Delaying rezoning will give students, parents more time
Hoover City Schools officials are understandably anxious to implement a plan for rezoning.
Some of the 16 schools in the system are bursting at the seams and will benefit from the student population being spread more evenly across the system’s 10 elementary schools, one intermediate school, three middle schools and two high schools.
Parents and students will no doubt benefit from rezoning also. There will be some initial inconveniences—about 16 percent of the student body, or about 2,200 students, will be affected by rezoning—but rezoning will allow the school system to continue offering students a first-rate education.

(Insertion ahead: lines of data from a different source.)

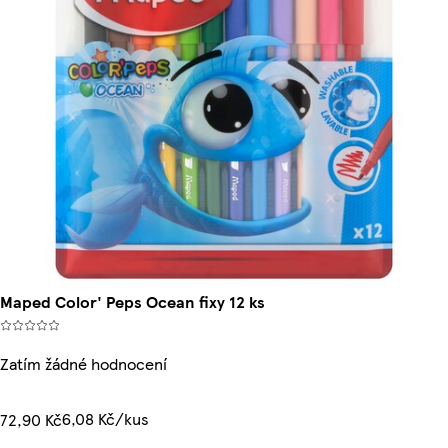
Maped Color' Peps Ocean fixy 12 ks
Zatím žádné hodnocení
6,08 Kč/kus
72,90 Kč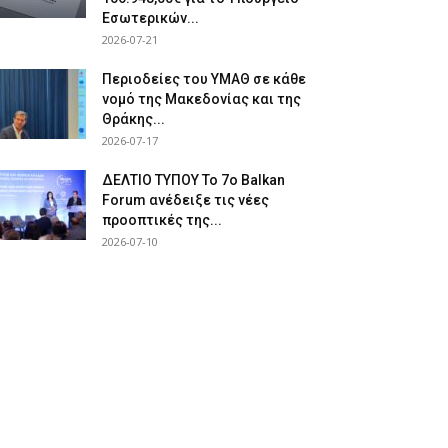
Εσωτερικών...
2026-07-21
Περιοδείες του ΥΜΑΘ σε κάθε
νομό της Μακεδονίας και της
Θράκης...
2026-07-17
ΔΕΛΤΙΟ ΤΥΠΟΥ Το 7ο Balkan
Forum ανέδειξε τις νέες
προοπτικές της...
2026-07-10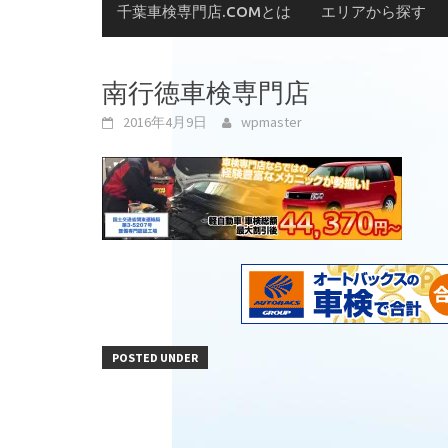
千葉車検専門店.COMとは
エリアから探す
南行徳車検専門店
2016年4月9日
wpmaster
POSTED UNDER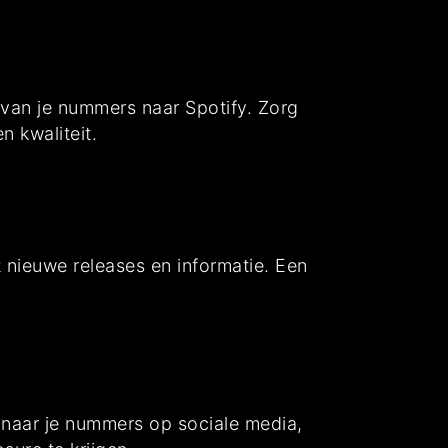
 van je nummers naar Spotify. Zorg
 kwaliteit.
t nieuwe releases en informatie. Een
s naar je nummers op sociale media,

Rezoning is also the first step toward HCS earning unitary status. The system inherited a desegregation court order from the Jefferson County School System, and unitary status would be the final, important result of HCS ensuring it is offering the same education to all of students regardless of race.

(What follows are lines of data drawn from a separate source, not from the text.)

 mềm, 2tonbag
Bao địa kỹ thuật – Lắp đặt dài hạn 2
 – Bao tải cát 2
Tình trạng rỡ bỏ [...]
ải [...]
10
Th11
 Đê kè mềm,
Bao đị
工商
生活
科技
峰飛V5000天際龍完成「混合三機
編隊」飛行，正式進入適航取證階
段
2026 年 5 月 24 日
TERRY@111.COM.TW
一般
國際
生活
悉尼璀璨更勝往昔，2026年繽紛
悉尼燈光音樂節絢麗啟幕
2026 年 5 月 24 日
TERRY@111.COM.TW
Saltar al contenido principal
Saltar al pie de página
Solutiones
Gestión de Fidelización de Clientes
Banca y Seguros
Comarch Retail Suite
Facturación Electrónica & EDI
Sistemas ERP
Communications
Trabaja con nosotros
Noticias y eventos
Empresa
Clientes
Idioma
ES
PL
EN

For the moment, the rezoning plan is in the hands of a federal judge. As officials await a final decision, Superintendent Kathy Murphy announced that HCS would ask the plan be implemented for the 2018-19 school year instead of the coming school year as originally planned.
“It appears we will not have the time to thoughtfully and reflectively take all of the steps we need to take to do the rezoning right for the 2017-2018 school year,” Murphy wrote in a letter to school system stakeholders. “When the court does address our request, we have decided to request of the court that it be granted instead for the following school year so that families, employees and the school community will have plenty of time to adjust and prepare.”
Postponing implementation of the plan is the right move. Asking students and parents to change schools with such short notice would cause hardships.
If U.S. District Judge Madeline Haikala approves the plan soon, as hoped for, those affected will have plenty of time to make the transition a smooth one for 2018-19.
Achieving unitary status will take years. Officials are ready to take the first step but are making sure everyone else is ready, too.